La coexistence religieuse semble produire ses fruits mêlés dans les détails de la vie quotidienne comme dans les représentations collectives, comme le suggèrent ces lignes évoquant la vie quotidienne dans la Bulgarie de la fin du XIXème siècle : « les assemblées (sâborite) faisaient la joie de toute la population, sans distinction de religion. D’un côté, la population turque aimait énormément les banquets en plein air (teferitchite) et les zijafetite, de l’autre côté, on partageait avant tout le respect des endroits saints, sanctuaires, églises et les fêtes avec kourbani – comme le montre l’adoption d’un terme unique pour le sacrifice. À la foire mémorable de sveti Ieremija dans la région d’Elen, venaient des Turcs de la Tuzluk voisine. À la fête de la localité de Voïtchovetz, région de Kalofer, “l’aga s’est installé dans un kiosque spécialement préparé avec des arbustes”. A la fête de Trjavna le soubach (lieutenant de police) et les tchorbadjii se sont assis dans le kiosque au bord de la rivière et se sont réjouis ensemble de la fête » (Gavrilova, 1999 : 289).

Ces renvois incessants d’une tradition et d’une religion à l’autre constitueraient le quotidien d’une « stratégie de coexistence », telle que celle que l’on décèle dans les pratiques communes aux musulmans et aux chrétiens en contexte libanais : « une stratégie qui permet à l’inter-religieux de se développer.
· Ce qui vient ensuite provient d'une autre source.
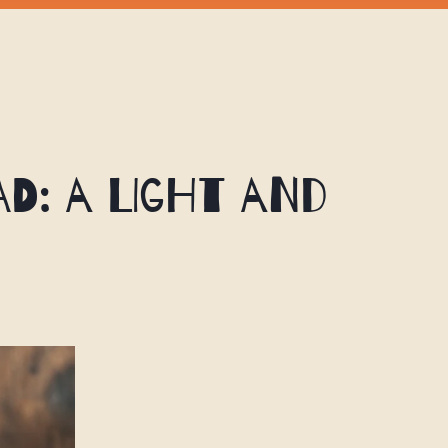
d: A Light and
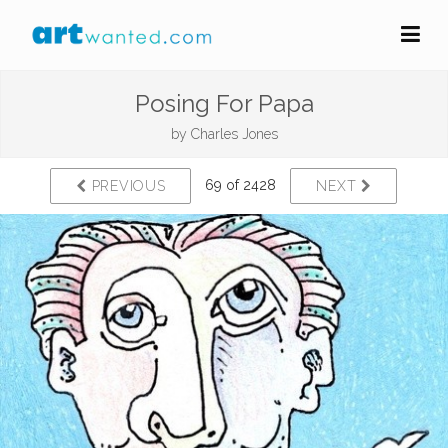
Posing For Papa
by
Charles Jones
69 of 2428
PREVIOUS
NEXT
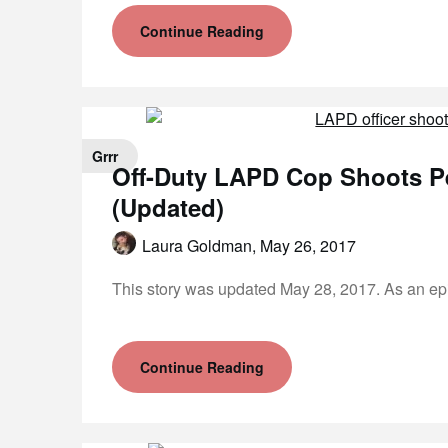
Continue Reading
Grrr
Off-Duty LAPD Cop Shoots P
(Updated)
Laura Goldman,
May 26, 2017
This story was updated May 28, 2017. As an ep
Continue Reading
La coexistence est définie ici comme l’établissement de relations et non pas comme une situation politique d’équilibre dans le partage du pouvoir » (Kanafani-Zahar, 1999b : 203).

« Les sacrifices à l’occasion du mariage, de la commémoration de la mort d’une personne, de l’accomplissement d’un vœu, sont communs pour les musulmans et les chrétiens ; l’adha, et la circoncision sont célébrées par les musulmans, et le baptême et le carnaval marfa’ par les chrétiens. On sacrifie aussi pour l’inauguration d’une nouvelle maison, le retour d’un voyage, et pour honorer un invité ou un notable » (Kanafani-Zahar, 1999a : 141). Ce panorama des pratiques sacrificielles libanaises évoque celles du kourban en Bulgarie. Mais, tout en suggérant que les interactions communautaires et religieuses se déroulent, sinon dans l’harmonie, du moins dans un ordre entériné par la tradition, le terme de stratégie implique aussi un rapport perpétuellement négocié.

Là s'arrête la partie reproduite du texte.